78.Bölüm : Ankara Esenboğa Havaalanı

Ankara - Esenboğa

  "Uçak kodu neydi?" dedim yanıma aldığım küçük sırt çantasının fermuarını kapatmaya çalışırken.

  "5.peron Gh5"

  "SS12 değil miydi o ya?" dedim bugün başkanın yaptığı açıklamayı ayan beyan hatırlamaya çalışarak.

  "O, uçak ismiydi. Resmi bir şey değil, pilotun uydurduğu herhangi bir kod olarak düşün." diye açıkladı olayı Buğra.

  "Bizimle beraber olacak olan ekip neredeydi acaba?" diye sorup fermuarımı kapattığım çantamla emin adımlarla ilerlemeye başlamışken kulaklarımıza geçirdiğimiz gizli kulaklıklardan ses gelmişti. Benimle beraber herkes aynı şeyi aynı anda dinlemişti.

  "Sizinle beraber olacak İngiltere ve Amerika MİT üyeleri, birazdan içine gireceğiniz Gh5 uçağında bekliyor olacak. Koltuk numaralarınız zaten fişlerinizin üzerinde yazıyor. Bu koltuk numaralarının dışında bir yerde oturmayın ve mümkünse hanginiz nereye oturması gerekiyorsa oraya otursun. Bunu söylüyorum çünkü koltuk numaralarınız ardışık gidiyor. Kendi aranızda yer değiştirmeye sakın kalkmayın."

  "Efendim, onlarla nasıl konuşacağız, nasıl anlaşacağız?"

  "Hatırlar mısınız bilmiyorum, tahminen bir yıl önce bir kütüphane vakasında her birinizin iş telefonuna uygulama yüklenmişti. O uygulamayı şimdi tekrar kullanmanızı istiyorum. O uygulamalarla iletişime geçeceksiniz. Zaten sistemden özel bir oda açıldı. Aslında aynı telsiz sistemi gibi."

  "Bunlarla yakalanmaz mıyız?"

  "Telefonlarınızı uçak moduna alacaksınız. Bu şekilde uygulamayı kullanırsanız hostesler ve diğer uçak görevlileri hiçbir sorun çıkartmayacaktır."

  "İyi de başkanım, biz bu uygulamayı daha önce karadayken ve uçak modu kapalı biçimde kullanmıştık.
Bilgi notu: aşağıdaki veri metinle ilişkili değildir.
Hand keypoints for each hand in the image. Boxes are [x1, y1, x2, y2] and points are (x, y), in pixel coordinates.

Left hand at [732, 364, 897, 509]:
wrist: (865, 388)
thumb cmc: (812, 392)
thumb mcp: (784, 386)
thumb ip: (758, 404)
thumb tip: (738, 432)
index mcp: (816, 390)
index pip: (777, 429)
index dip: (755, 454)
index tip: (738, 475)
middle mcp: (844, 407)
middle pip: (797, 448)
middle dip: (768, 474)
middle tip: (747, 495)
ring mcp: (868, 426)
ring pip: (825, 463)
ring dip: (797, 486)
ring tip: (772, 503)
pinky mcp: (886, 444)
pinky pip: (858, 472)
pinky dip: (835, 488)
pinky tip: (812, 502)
Çok da faydası olmuştu ama uçak modunu aktifleştirmemiz, uygulamanın çalışma açısından olumsuz etkilemez mi?"

  "Siz sadece dediklerimi yapın, bu uygulama uçak modundayken de çalışacak şekilde tasarlandı."
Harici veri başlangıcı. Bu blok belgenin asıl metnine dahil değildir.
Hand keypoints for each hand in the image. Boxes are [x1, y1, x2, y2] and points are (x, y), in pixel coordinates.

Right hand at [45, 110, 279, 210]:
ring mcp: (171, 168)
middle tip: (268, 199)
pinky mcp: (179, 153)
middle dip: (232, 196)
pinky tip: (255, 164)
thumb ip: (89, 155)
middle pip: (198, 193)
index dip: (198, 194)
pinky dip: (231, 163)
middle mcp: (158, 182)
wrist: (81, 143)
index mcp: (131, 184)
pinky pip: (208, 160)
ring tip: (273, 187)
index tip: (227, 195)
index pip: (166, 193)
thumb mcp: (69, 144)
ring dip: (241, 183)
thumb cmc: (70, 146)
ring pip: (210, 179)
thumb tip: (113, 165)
  "İçimizden biri İngilizce bilmiyorsa ya da onların içlerinden hiçbiri Türkçe bilmiyorsa nasıl konuşacağız?"

  "Siz sadece diğer telefonunuzun uçak modunu aktifleştirin ve şu an çevrimiçi sohbet odalarından en üsttekini açın. Sohbet odası çift fonksiyonlu ayarlandı ve sorunsuzca çalışıyor. Siz ne yazarsanız yazın karşı taraf bunu İngilizce dilde okuyacak. Aynı şekilde onlar da İngilizce yazdığı takdirde siz de Türkçe okumuş olacaksınız. Her şey hazır çocuklar, sadece kendinizi gösterin ve bu Türk milletini yeniden kurtarın. Zor bir şey istemiyorum sadece her zamankinden biraz daha fazla dişinizi sıkın. Unutmayın, birisi sizi ağlarken kolayca sevinebilir ama siz gülerken diğerleri bunu çekemez."
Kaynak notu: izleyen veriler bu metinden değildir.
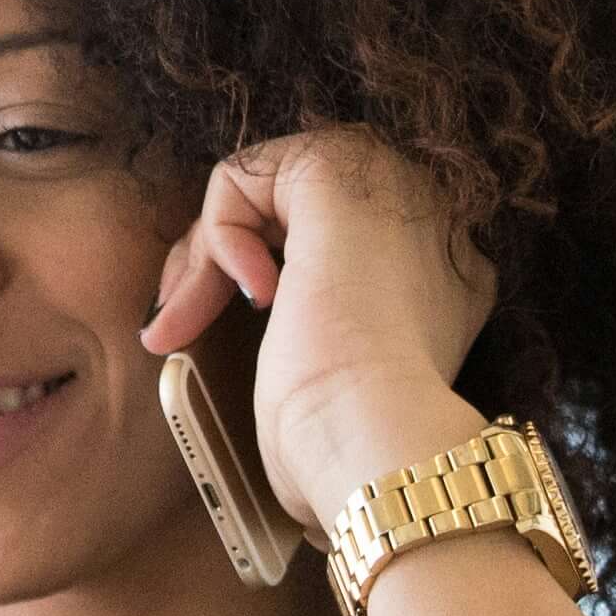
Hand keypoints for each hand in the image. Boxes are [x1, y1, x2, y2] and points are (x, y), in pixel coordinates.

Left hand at [140, 128, 499, 526]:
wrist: (374, 438)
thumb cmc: (349, 446)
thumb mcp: (332, 386)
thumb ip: (312, 338)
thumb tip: (262, 318)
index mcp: (438, 281)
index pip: (334, 249)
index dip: (261, 280)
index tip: (214, 339)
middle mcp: (426, 225)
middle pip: (292, 212)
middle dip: (220, 261)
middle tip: (176, 324)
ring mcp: (390, 191)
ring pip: (263, 191)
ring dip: (208, 253)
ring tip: (185, 318)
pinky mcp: (341, 170)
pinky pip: (245, 177)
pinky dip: (218, 233)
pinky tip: (247, 294)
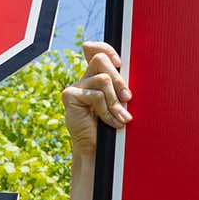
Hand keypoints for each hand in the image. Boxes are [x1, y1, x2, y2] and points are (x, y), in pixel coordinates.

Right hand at [63, 42, 131, 156]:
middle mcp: (84, 79)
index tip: (119, 63)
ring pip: (103, 80)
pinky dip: (107, 111)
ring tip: (121, 118)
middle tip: (128, 98)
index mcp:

  Kulaklıklardan gelen ses kesilince havaalanının dışına çıkıp sıra sıra 5. perona doğru ilerlemeye başladık. 

  "Bence bu seferki işimiz daha kolay olacak." diye iddia attım ortaya. Hemen ardından bana katılıp katılmadıklarına dair görüşlerini bildirmeye başladı Buğra ve Gizem.

  "Tabii ki öncekinden kolay olacak. O zaman karşı tarafın bize olan güçleri vardı. Şu an iki taraf da 0. Bu fırsatı çok iyi değerlendirmeliyiz."

  "Bence de," diyebildi sadece Gizem.

  "Ama itiraf edelim ki en çok bu vakada stresli olacağız. Her daim arkamızda olacak "yakalanma korkusu" var ilk defa. Bir şeyi yanlış yaparsak her şey bitecek gibi duruyor baksanıza."

  "Aynen öyle, dışarıya karşı asla bir açığımızı belli etmememiz gerekiyor."

  "En çok da neyi merak ediyorum, biliyor musunuz?" deyip biraz duraksayıp nefes aldı sol tarafımda kalan Gizem. "Biz şimdi İstanbul'a gideceğiz tamam ama asıl iş İstanbul'dan sonra başlıyor. Nasıl seyahat edeceğiz, nereye saklanacağız? En önemlisi bu konuda başarılı olacak mıyız?"

  "Bunlar bizim bulacağımız soruların cevapları değil. Bizimle beraber diğer MİT üyelerinin de elbet planları vardır. Zülfi Bey de asla düşünmeden karar almayacağına göre eşeğimizi sağlam kazığa bağladık, diyebiliriz. Korkmamıza gerek yok sadece İstanbul'a iniş yapınca çok az panik yapacağız, hepsi bu."